"Which is the only thing that matters."
"Is it?" He moved closer, his dark eyes intent on mine. "Is freedom really the only thing that matters, Grace? Or is it safety? Security? Belonging?"
I laughed, the sound harsh in the quiet room. "And you think you're offering me those things? By locking me up? By taking away my choices?"
"I'm offering you protection from a world that would use you, hurt you, discard you." His voice was low, intense. "Your father would trade you like a commodity. The Giordanos would use you as a pawn. At least with me, you have value beyond your name."
The mention of the Giordanos sent a chill through me. The dinner. The alliance my father had been planning. It seemed like a lifetime ago now.
"What value is that?" I asked, genuinely curious despite myself. "What exactly am I to you, Rafe?"
Something flickered in his eyes—hunger, possession, something darker I couldn't name. "Everything," he said simply, echoing his words from our first confrontation. "You're everything."
The intensity in his voice made me step back, my shoulders hitting the window behind me. There was something terrifying in his certainty, in the absolute conviction with which he spoke.
"You don't even know me," I said, hating the tremor in my voice.
"I know you better than you think." He took another step closer, close enough now that I could smell his cologne—something expensive and subtle, with notes of sandalwood and amber. "I know you play piano when you can't sleep. I know you bite your lip when you're concentrating. I know you run the same route every morning because routine makes you feel safe in a world that's always been unpredictable."
Each detail hit like a physical blow. How long had he been watching me? How deeply had he invaded my life before he'd taken me?
"That's not knowing me," I said, forcing steel into my voice. "That's stalking me. That's obsession, not understanding."
"Perhaps." He shrugged, untroubled by the accusation. "But it's more attention than anyone has ever paid you, isn't it? More than your father, who sees you as a bargaining chip. More than your brothers, who see you as a responsibility. More than your professors, who see you as just another ambitious student."
His words cut deeper than they should have, finding insecurities I thought I'd buried. I hated that he could see them, could use them against me.
"You don't know what you're talking about," I said, but the conviction had drained from my voice.
He smiled, seeing the crack in my armor. "Eat something, Grace. Starving yourself won't change anything except make you weaker. And you'll need your strength."
With that cryptic statement, he turned and left, the locks engaging behind him with their now-familiar sound.
I stared at the tray he'd left, my stomach cramping with hunger. The coffee smelled incredible, the toast looked perfectly done, the fruit fresh and appealing.
After a moment's hesitation, I crossed to the table and picked up a piece of toast. One bite wouldn't be surrender. It would be strategy. I needed to keep my strength up if I was going to escape.
And I was going to escape. I just needed the right opportunity.
It came two days later.
Rafe had fallen into a routine—bringing meals three times a day, staying to talk whether I responded or not, leaving after exactly thirty minutes. He was punctual to a fault, arriving at the same times each day: 8:00 AM, 1:00 PM, and 7:00 PM.

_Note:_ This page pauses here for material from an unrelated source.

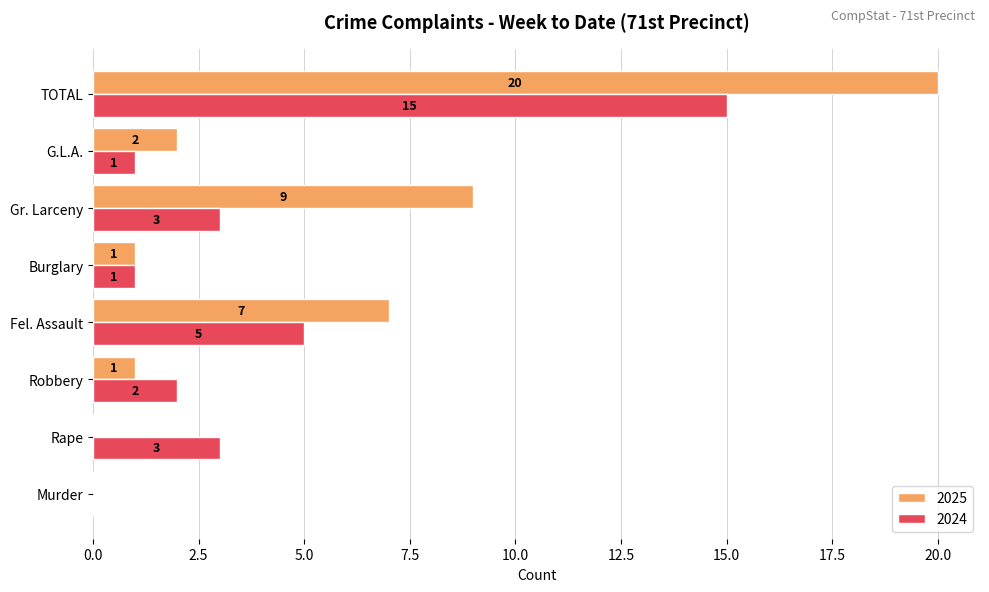

The value of 2024 at TOTAL is 7. True or false?

False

I'd started eating small amounts, enough to keep my strength up but not enough to suggest compliance. I'd also started responding to his attempts at conversation, giving him just enough to think he was making progress.
Let him believe he was wearing me down. Let him get comfortable. Let him make a mistake.
On the sixth day of my captivity, he arrived for lunch carrying the usual tray. I was sitting on the bed, leafing through one of the books he'd brought—a collection of poetry I'd pretended to ignore but had actually been reading when he wasn't around.
"Tennyson," he noted, nodding at the book. "Good choice."
I shrugged, setting it aside. "It was this or stare at the wall."
He smiled slightly, placing the tray on the table. "An improvement over throwing it at my head, which I half expected the first time I brought books."
"Don't tempt me," I said, but there was less venom in my voice than before. A calculated softening, designed to lull him into a false sense of security.
He gestured to the table. "Lunch is getting cold."